Second, the Army points out that the solicitation improperly failed to 
include the mandatory "Indefinite Quantity" clause at FAR  sec.  52.216-22, 
as well as any indication of the minimum quantity to be ordered.  FAR  sec.  
16.504(a)(4)(ii) requires indefinite quantity solicitations to specify 
the total minimum quantity or dollar value of supplies or services to 
be acquired under the contract.  An indefinite quantity contract is 
enforceable and, thus, binding on the parties only if the buyer agrees 
to purchase from the seller at least a guaranteed minimum quantity of 
goods and services.  Sunbelt Properties, Inc., B-249307, Oct. 30, 
1992, 92-2 CPD  para.  309 at 3.  Moreover, since such minimum guarantees 
affect the contract's level of risk, they generally have a significant 
effect on offerors' prices.  See Park Sys. Maintenance, Inc., 
B-252453.4, B-253373.3, Nov. 4, 1993, 93-2 CPD  para.  265 at 3.  Contrary 
to TLC's argument, these provisions cannot simply be added to the 
contract at a later date, given their material impact on the 
competition and the parties' legal obligations. 

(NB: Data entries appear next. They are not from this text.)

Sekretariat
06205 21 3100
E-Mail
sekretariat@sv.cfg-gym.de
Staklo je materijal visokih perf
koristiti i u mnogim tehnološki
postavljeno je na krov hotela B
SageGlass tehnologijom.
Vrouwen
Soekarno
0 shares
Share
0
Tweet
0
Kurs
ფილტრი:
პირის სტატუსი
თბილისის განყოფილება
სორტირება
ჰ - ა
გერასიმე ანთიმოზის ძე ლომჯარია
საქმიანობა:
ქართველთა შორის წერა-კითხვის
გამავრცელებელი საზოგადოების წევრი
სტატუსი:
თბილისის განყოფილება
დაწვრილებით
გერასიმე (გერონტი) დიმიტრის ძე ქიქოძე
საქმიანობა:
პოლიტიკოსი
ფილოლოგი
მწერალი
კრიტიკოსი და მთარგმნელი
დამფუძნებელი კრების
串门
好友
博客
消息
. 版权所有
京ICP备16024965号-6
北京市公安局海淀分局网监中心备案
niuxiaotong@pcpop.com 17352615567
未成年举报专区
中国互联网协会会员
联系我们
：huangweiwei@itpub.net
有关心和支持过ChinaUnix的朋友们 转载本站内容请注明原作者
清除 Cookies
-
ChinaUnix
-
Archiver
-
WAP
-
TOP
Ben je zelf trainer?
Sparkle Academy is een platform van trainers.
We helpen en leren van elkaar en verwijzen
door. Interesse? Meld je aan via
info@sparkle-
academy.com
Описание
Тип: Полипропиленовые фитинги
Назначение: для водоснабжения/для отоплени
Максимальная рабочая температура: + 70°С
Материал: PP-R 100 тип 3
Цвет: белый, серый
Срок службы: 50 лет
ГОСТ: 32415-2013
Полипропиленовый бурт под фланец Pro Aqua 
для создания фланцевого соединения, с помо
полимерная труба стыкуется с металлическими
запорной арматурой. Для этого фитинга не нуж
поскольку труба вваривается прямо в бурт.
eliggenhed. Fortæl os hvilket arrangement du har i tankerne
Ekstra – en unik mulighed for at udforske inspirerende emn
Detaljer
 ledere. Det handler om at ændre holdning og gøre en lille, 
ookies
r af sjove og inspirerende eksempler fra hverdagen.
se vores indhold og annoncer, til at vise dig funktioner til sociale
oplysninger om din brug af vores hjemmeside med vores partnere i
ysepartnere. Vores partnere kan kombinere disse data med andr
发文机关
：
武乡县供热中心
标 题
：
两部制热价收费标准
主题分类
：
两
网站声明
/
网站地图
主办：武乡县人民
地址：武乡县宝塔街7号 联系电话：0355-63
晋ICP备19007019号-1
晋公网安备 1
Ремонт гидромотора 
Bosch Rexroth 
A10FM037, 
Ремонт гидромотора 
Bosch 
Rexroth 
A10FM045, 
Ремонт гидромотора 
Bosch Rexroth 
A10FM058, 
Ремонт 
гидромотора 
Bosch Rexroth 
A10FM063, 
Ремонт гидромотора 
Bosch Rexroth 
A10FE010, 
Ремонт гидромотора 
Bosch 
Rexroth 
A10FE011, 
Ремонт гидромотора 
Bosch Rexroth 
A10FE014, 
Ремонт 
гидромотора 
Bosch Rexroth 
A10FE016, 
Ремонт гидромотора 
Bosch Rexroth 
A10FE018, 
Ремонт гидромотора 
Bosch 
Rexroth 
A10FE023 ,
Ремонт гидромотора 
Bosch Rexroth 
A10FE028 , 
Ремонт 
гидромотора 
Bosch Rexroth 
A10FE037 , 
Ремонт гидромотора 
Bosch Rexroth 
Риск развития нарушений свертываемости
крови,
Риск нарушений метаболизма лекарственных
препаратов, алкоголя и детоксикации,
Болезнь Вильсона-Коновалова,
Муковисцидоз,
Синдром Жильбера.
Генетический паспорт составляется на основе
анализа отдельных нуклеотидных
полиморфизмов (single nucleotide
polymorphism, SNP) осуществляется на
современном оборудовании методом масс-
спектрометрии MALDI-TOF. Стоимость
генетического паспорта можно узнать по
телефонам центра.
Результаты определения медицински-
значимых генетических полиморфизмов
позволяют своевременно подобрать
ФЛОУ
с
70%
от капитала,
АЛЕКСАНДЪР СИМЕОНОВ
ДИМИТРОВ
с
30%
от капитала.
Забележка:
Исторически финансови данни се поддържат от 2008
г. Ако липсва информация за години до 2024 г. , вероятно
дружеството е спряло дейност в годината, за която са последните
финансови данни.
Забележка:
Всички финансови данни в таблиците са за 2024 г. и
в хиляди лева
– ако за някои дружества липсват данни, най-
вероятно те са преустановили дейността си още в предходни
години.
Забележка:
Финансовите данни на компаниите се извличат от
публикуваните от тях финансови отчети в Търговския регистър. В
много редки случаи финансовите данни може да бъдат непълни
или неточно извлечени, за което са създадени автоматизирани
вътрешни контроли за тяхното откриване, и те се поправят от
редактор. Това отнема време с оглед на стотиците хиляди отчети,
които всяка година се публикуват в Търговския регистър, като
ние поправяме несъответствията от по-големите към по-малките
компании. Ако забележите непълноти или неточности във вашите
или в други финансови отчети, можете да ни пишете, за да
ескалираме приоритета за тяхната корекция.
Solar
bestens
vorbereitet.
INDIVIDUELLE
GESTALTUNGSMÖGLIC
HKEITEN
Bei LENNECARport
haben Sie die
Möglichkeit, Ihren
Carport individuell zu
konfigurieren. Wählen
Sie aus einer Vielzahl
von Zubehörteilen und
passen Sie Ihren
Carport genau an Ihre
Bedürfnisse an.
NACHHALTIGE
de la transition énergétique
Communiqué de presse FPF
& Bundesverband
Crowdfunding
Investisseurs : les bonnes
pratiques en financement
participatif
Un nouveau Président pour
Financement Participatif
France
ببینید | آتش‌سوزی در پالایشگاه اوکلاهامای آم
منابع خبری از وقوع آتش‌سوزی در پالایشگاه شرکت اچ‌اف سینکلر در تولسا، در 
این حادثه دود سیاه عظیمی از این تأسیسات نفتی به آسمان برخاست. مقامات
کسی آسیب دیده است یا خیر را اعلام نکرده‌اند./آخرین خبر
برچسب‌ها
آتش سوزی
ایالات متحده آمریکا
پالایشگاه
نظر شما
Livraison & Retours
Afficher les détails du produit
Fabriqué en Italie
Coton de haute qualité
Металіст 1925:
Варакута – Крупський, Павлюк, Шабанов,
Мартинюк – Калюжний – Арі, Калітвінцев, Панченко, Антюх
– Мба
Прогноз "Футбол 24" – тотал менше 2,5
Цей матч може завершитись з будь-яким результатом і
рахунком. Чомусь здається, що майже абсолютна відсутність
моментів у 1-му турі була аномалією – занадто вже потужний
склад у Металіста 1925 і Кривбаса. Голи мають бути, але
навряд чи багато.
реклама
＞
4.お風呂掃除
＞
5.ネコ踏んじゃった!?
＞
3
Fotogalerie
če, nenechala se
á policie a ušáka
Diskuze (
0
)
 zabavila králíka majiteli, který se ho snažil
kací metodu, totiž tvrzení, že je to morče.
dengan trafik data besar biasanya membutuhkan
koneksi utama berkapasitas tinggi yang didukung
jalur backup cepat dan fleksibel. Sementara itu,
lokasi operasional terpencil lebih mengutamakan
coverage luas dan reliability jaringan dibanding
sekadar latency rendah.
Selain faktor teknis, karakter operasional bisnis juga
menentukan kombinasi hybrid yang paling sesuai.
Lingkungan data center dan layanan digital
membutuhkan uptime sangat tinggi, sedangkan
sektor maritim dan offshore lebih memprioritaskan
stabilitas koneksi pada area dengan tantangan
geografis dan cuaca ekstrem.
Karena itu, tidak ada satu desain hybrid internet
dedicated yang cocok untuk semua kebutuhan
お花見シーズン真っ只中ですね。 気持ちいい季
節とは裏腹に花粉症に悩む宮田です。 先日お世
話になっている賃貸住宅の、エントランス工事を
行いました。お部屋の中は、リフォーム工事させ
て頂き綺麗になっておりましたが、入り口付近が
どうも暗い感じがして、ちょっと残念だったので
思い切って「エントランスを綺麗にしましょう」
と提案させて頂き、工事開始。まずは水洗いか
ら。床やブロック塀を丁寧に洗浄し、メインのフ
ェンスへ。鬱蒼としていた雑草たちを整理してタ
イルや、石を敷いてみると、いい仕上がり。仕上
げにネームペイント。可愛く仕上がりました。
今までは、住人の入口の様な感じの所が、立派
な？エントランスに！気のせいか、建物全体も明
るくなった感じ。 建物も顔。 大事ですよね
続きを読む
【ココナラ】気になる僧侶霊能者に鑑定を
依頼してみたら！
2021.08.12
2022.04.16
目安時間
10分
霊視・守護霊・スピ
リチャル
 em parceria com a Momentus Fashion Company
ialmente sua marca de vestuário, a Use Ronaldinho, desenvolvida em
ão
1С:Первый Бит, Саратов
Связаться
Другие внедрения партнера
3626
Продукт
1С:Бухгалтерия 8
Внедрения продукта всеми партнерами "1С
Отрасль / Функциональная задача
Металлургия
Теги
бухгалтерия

In sum, given the flaw in the estimates and the omission of the 
material FAR clauses, we conclude that the agency had a reasonable 
basis to cancel the RFP.

The protest is denied.

Comptroller General
of the United States

1. The Army's third basis for cancellation is its conclusion that 
award to TLC would violate the rule that purchases must be made at 
fair and reasonable prices.  See FAR  sec.  15.802(a).